I am following the textbook The Nature of code's Example 7.1. (The original code is written in Java, but since the processing library is functionally identical to p5.js, I have rewritten it JavaScript out of convenience)
I believe that I have copied the examples code verbatim, yet somehow I have ended up with a result which I did not expect. There is an incomplete portion in the Sierpinski's triangle which is displayed.
I would like to know where I am going wrong in my code, or what I might be misunderstanding to cause this kind of issue.
Here's the Code for the image
class CA {
constructor(ca_width) {
this.generation = 0;
this.w = 5;
this.cells = new Array(1050 / this.w);
this.newcells = new Array(this.cells.length);
this.ruleset = [0, 1, 0, 1, 1, 0, 1, 0]; // [1,1,0,1,1,1,1,0]//
for (let i = 0; i < this.cells.length; i++) {
this.cells[i] = 0;
}
this.cells[this.cells.length / 2] = 1;
}
generate() {
let nextgen = new Array(this.cells.length);
for (let i = 1; i < this.cells.length - 1; i++) {
let left = this.cells[i - 1];
let me = this.cells[i];
let right = this.cells[i + 1];
nextgen[i] = this.rules(left, me, right);
}
this.cells = nextgen;
this.generation++;
}
rules(a, b, c) {
let s = "" + a + b + c;
let index = parseInt(s, 2);
return this.ruleset[index];
}
display() {
for (let i = 0; i < this.cells.length; i++) {
if (this.cells[i] == 0)
fill(255);
else fill(0);
stroke(0);
rect(i * this.w, this.generation * this.w,
this.w, this.w);
}
}
}
let cA;
function setup() {
createCanvas(windowWidth, windowHeight);
cA = new CA(1000);
}
function draw() {
// createCanvas(windowWidth, 400);
// background(150);
cA.display();
cA.generate();
}
<script src="https://cdnjs.cloudflare.com/ajax/libs/p5.js/1.4.1/p5.js"></script>
Based on your logic for computing the next generation, this.cells[0]
and this.cells.at(-1)

DATA UNDER STUDY:
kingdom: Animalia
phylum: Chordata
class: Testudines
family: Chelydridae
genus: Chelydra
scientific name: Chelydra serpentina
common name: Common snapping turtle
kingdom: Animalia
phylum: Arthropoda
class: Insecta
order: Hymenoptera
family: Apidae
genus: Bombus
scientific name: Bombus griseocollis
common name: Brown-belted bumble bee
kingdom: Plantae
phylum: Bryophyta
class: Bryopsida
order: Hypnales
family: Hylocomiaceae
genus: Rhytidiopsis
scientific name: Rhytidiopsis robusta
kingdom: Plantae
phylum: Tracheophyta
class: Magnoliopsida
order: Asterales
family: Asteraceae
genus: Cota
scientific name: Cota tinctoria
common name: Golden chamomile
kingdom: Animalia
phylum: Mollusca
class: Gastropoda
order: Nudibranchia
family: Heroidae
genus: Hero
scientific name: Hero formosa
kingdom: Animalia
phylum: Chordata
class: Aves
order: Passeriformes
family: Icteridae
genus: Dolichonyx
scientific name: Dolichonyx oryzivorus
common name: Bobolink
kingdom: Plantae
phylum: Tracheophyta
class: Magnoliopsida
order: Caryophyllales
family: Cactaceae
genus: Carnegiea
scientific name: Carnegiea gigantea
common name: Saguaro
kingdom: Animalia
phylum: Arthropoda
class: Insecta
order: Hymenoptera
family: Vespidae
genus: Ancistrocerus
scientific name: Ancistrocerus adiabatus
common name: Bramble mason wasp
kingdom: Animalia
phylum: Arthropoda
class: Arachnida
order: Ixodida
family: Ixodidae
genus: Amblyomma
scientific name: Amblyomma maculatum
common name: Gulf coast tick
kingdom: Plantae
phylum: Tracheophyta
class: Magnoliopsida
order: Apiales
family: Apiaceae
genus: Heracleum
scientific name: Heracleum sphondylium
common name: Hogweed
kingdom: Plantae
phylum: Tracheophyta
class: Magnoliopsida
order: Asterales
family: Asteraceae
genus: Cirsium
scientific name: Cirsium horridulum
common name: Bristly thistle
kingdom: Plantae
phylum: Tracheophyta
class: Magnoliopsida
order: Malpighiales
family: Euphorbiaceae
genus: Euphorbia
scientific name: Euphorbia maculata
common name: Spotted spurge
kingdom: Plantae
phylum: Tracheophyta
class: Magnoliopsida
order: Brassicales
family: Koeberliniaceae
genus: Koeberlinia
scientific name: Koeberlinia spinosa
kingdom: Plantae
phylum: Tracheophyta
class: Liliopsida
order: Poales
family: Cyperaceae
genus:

WHAT THE EXERCISE ASKS:
Answer these questions about the Sierpinski triangle post:
(a) Which example in which textbook does the code follow?
(b) What value does the constructor assign to this.w?
(c) Which version of p5.js does the script tag load?

ANSWER SPACE:
(a) Example 7.1 of The Nature of Code
(b) 5
(c) 1.4.1